Текст для чтения:
━━━

Может ли Европа существовать без России?
Именно такой вопрос я задал участникам семинара, который я имел честь организовать тридцать лет назад. Это было в 1994 году. Россия с трудом выкарабкивалась из руин советской империи. Этот долгий плен изнурил ее. Наконец освободившись, она имела лишь одно устремление: восстановить свои силы, чтобы снова стать самой собой. Под этим я подразумеваю не только восстановление материальных богатств, которые большевики растратили напрасно, но и возвращение к уничтоженным социальным связям, к экономическому развитию, к своей деформированной культуре, к утерянным политическому устройству и самоидентификации.
Я заседал тогда в Европарламенте. Мне казалось необходимым осознать, что речь шла о новой России, о той исторической дороге, которую она выбирала и как Западная Европа могла сотрудничать с ней. У меня родилась идея привести в Москву группу европейских депутатов, чтобы обсудить эти вопросы с нашими коллегами в Государственной думе. Я обсудил это с Филиппом Сегиеном, возглавлявшим в ту пору Национальную ассамблею. Он незамедлительно присоединился к моему проекту. Российские парламентарии очень быстро ответили на наше предложение, пригласив нас приехать в кратчайшие сроки.
С общего согласия мы решили расширить нашу делегацию, пригласив с собой экспертов в сфере экономики, обороны, культуры и религии, чтобы их профессиональные мнения подсветили наши дебаты. Сегиен и я исходили не только из желания посмотреть на необычную, еще не определившуюся в своих устремлениях нацию. Мы считали себя наследниками той французской политической школы, которая воспринимала Европу единой, от Атлантики до Урала, и не только географически, но и как общее культурное и историческое пространство.
Мы считали, что ни мир, ни длительное экономическое развитие, ни прогрессивные идеи невозможны в условиях, когда народы не будут взаимно обогащаться друг другом или хуже того, будут изолированы. Мы хотели продолжать политику согласия и сотрудничества, начатую генералом де Голлем в 1958–1968 гг. и подхваченную в 1989 г. Франсуа Миттераном в его предложении «большой европейской конфедерации».
Однако мы знали, что на нашем пути есть препятствие, называющееся НАТО. Де Голль первым определил его как «систему, при которой Вашингтон, обеспечивая безопасность, на самом деле полностью контролирует политику и даже территориальную целостность своих европейских союзников». Де Голль утверждал, что не будет «Европы по-настоящему европейской» до тех пор, пока народы Запада не сбросят с себя навязчивую заботу Нового Света над Старым. Он подал европейцам пример, исключив Францию из системы единого военного командования с США. Увы, ни одно другое европейское правительство не осмелилось пойти его путем.

━━━

Задание A:
Изложите текст о России и Европе в двух предложениях.
Задание B:
Продолжите текст о России и Европе после его последнего предложения.
Записи взяты из другого источника.

Записи:
━━━

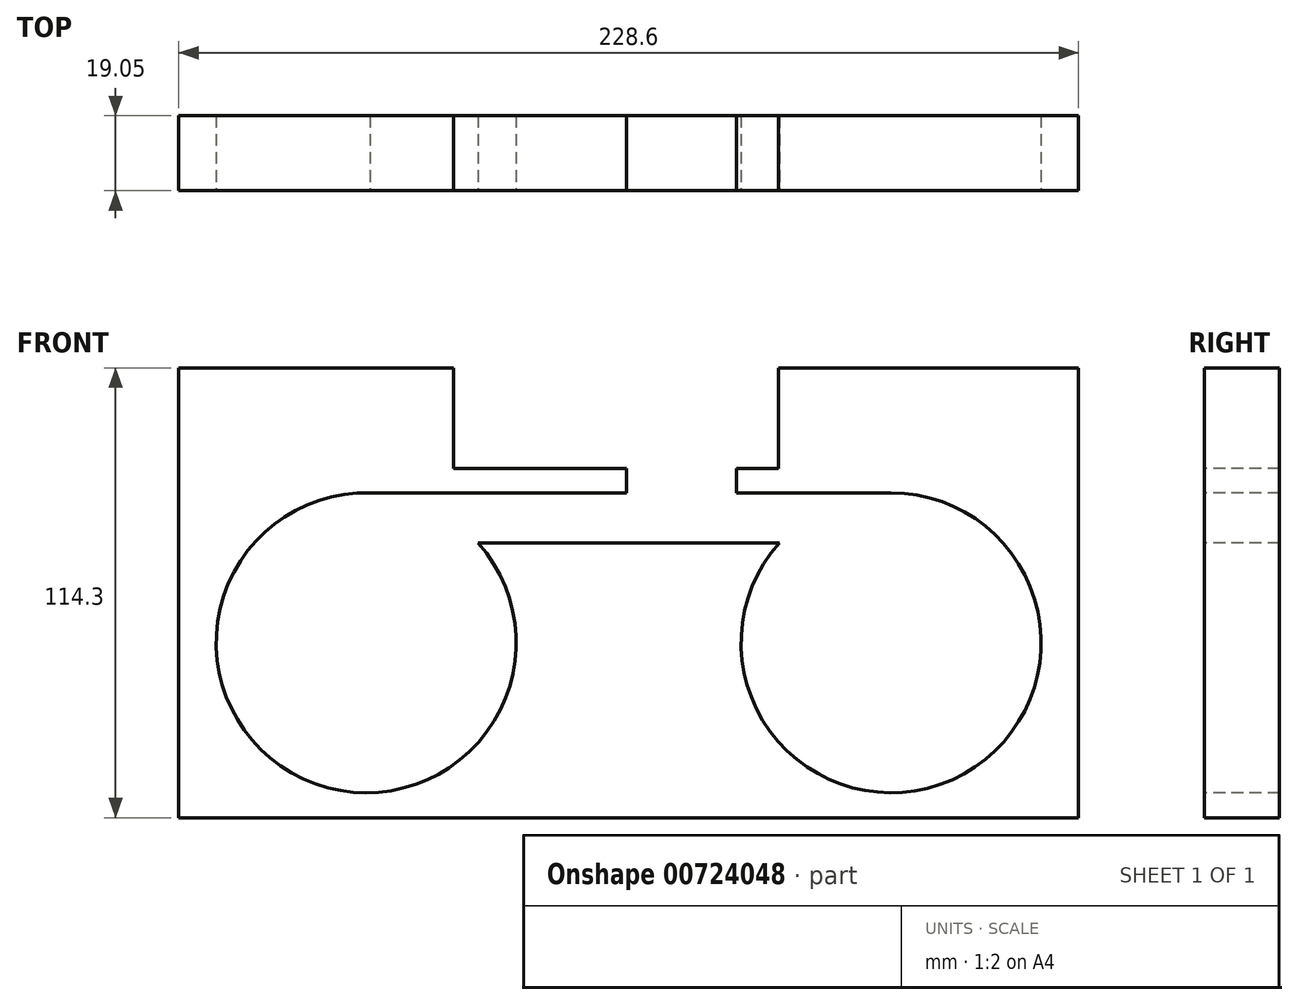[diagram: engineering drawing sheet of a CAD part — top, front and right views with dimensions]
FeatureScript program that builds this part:
annotation { "Feature Type Name" : "Feature", "Feature Type Description" : "" }
export const myFeature = defineFeature(function(context is Context, id is Id, definition is map)
    precondition{}
    {
        {
            var Q0;
            Q0=qCreatedBy(makeId("Front.planeOp"),FACE);
            var sketch = newSketch(context, id + "F0", { "sketchPlane" : qUnion([Q0])});
            skLineSegment(sketch, "E0.bottom", {"start": v(0, 0) * mm, "end": v(228.6, 0) * mm});
            skLineSegment(sketch, "E0.top", {"start": v(0, 114.3) * mm, "end": v(228.6, 114.3) * mm});
            skLineSegment(sketch, "E0.left", {"start": v(0, 0) * mm, "end": v(0, 114.3) * mm});
            skLineSegment(sketch, "E0.right", {"start": v(228.6, 0) * mm, "end": v(228.6, 114.3) * mm});
            skSolve(sketch);
        }
        {
            var Q0;
            Q0=makeQuery(id+"F0.imprint","IMPRINT",FACE,{"disambiguationData":[TD([[makeQuery(id+"F0.imprint","IMPRINT",EDGE,{"derivedFrom":sQuery(id+"F0.wireOp",EDGE,"E0.bottom")}),1.0]])]});
            extrude(context, id + "F1", {"entities" : qUnion([Q0]), "depth" : 19.05 * mm, "offsetDistance" : 25.4 * mm});
        }
        {
            var Q0;
            Q0=makeQuery(id+"F1.opExtrude","CAP_FACE",FACE,{"disambiguationData":[OSD([sQuery(id+"F0.wireOp",EDGE,"E0.bottom"),sQuery(id+"F0.wireOp",EDGE,"E0.top"),sQuery(id+"F0.wireOp",EDGE,"E0.left"),sQuery(id+"F0.wireOp",EDGE,"E0.right")])],"isStart":false});
            var sketch = newSketch(context, id + "F2", { "sketchPlane" : qUnion([Q0])});
            skCircle(sketch, "E1", {"center": v(47.63, 44.45) * mm, "radius": 38.1 * mm});
            skCircle(sketch, "E2", {"center": v(180.97, 44.45) * mm, "radius": 38.1 * mm});
            skSolve(sketch);
        }
        {
            var Q0;
            Q0=makeQuery(id+"F2.imprint","IMPRINT",FACE,{"disambiguationData":[TD([[makeQuery(id+"F2.imprint","IMPRINT",EDGE,{"derivedFrom":sQuery(id+"F2.wireOp",EDGE,"E1")}),1.0]])]});
            var Q1;
            Q1=makeQuery(id+"F2.imprint","IMPRINT",FACE,{"disambiguationData":[TD([[makeQuery(id+"F2.imprint","IMPRINT",EDGE,{"derivedFrom":sQuery(id+"F2.wireOp",EDGE,"E2")}),1.0]])]});
            extrude(context, id + "F3", {"entities" : qUnion([Q0, Q1]), "operationType" : NewBodyOperationType.REMOVE, "oppositeDirection" : true, "depth" : 25.4 * mm, "offsetDistance" : 25.4 * mm});
        }
        {
            var Q0;
            Q0=makeQuery(id+"F1.opExtrude","CAP_FACE",FACE,{"disambiguationData":[OSD([sQuery(id+"F0.wireOp",EDGE,"E0.bottom"),sQuery(id+"F0.wireOp",EDGE,"E0.top"),sQuery(id+"F0.wireOp",EDGE,"E0.left"),sQuery(id+"F0.wireOp",EDGE,"E0.right")])],"isStart":false});
            var sketch = newSketch(context, id + "F4", { "sketchPlane" : qUnion([Q0])});
            skLineSegment(sketch, "E3", {"start": v(180.97, 82.55) * mm, "end": v(152.57, 69.84) * mm});
            skLineSegment(sketch, "E4", {"start": v(152.57, 69.84) * mm, "end": v(76.03, 69.84) * mm});
            skLineSegment(sketch, "E5", {"start": v(76.03, 69.84) * mm, "end": v(46.62, 82.54) * mm});
            skLineSegment(sketch, "E6", {"start": v(69.85, 114.3) * mm, "end": v(69.85, 88.72) * mm});
            skLineSegment(sketch, "E7", {"start": v(152.4, 88.73) * mm, "end": v(152.4, 114.3) * mm});
            skLineSegment(sketch, "E8", {"start": v(152.4, 114.3) * mm, "end": v(69.85, 114.3) * mm});
            skLineSegment(sketch, "E9", {"start": v(141.67, 88.72) * mm, "end": v(141.67, 82.55) * mm});
            skLineSegment(sketch, "E10", {"start": v(113.8, 82.54) * mm, "end": v(113.8, 88.72) * mm});
            skLineSegment(sketch, "E11", {"start": v(46.62, 82.54) * mm, "end": v(113.8, 82.54) * mm});
            skLineSegment(sketch, "E12", {"start": v(180.97, 82.55) * mm, "end": v(141.67, 82.55) * mm});
            skLineSegment(sketch, "E13", {"start": v(152.4, 88.73) * mm, "end": v(141.67, 88.72) * mm});
            skLineSegment(sketch, "E14", {"start": v(113.8, 88.72) * mm, "end": v(69.85, 88.72) * mm});
            skSolve(sketch);
        }
        {
            var Q0;
            {var subQ5=sQuery(id+"F4.wireOp",EDGE,"E4");Q0=makeQuery(id+"F4.imprint","IMPRINT",FACE,{"disambiguationData":[TD([[makeQuery(id+"F4.imprint","IMPRINT",EDGE,{"derivedFrom":subQ5}),-1.0]])]});}
            extrude(context, id + "F5", {"entities" : qUnion([Q0]), "operationType" : NewBodyOperationType.REMOVE, "oppositeDirection" : true, "depth" : 25.4 * mm, "offsetDistance" : 25.4 * mm});
        }
    });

━━━

Ответ A:
В 1994 году автор, депутат Европарламента, вместе с Филиппом Сегиеном привез в Москву европейских депутатов и экспертов, чтобы обсудить с коллегами из Государственной думы путь новой России и сотрудничество с ней. Они видели Европу единой от Атлантики до Урала и хотели продолжить политику согласия де Голля и Миттерана, но препятствием на этом пути считали НАТО.

Ответ B:
Роспуск Варшавского договора в 1990 г. и распад Советского Союза мы посчитали подтверждением правильности голлистской политики: нам казалось очевидным, что теперь сам смысл существования НАТО исчез и НАТО должен самораспуститься. Ничто не стояло больше между народами Европы для достижения согласия. Сегиен, политический провидец, уже представлял себе «систему безопасности исключительно для Европы». Он представлял себе эту организацию по типу Совета Безопасности ООН, где пять или шесть крупнейших государств Европы, включая Россию и Францию, имели бы право вето.
Именно с такими идеями мы полетели в Москву. К сожалению, сам Сегиен был вынужден остаться во Франции из-за неплановой сессии парламента. Наш семинар длился три дня, и представители российской политической элиты так же эмоционально участвовали в работе, как и мои европейские коллеги. Из нашего обмена мнениями я вынес понимание, что наши российские коллеги были больше всего озабочены двумя вопросами: что такое Россия в современном мире и как обеспечить в этом новом мире безопасность России.
Первый вопрос возникал из реальности, в которой границы России были произвольно начертаны Сталиным как не имевшие принципиально значения внутри СССР. Второй вопрос вытекал из исторической памяти о предыдущих страшных вражеских завоеваниях. Находились такие политики, которые считали, что примером может стать Западная Европа, народы которой научились решать вопросы границ и мирно сотрудничать друг с другом; но были и те, кто отрицал европейскую идентичность России, настаивал на ее особом пути, обозначая свою позицию как «евразийство». Понятно, что нас вдохновляла на сотрудничество с Россией именно первая часть элиты, которая к тому же в то время была очевидно доминирующей.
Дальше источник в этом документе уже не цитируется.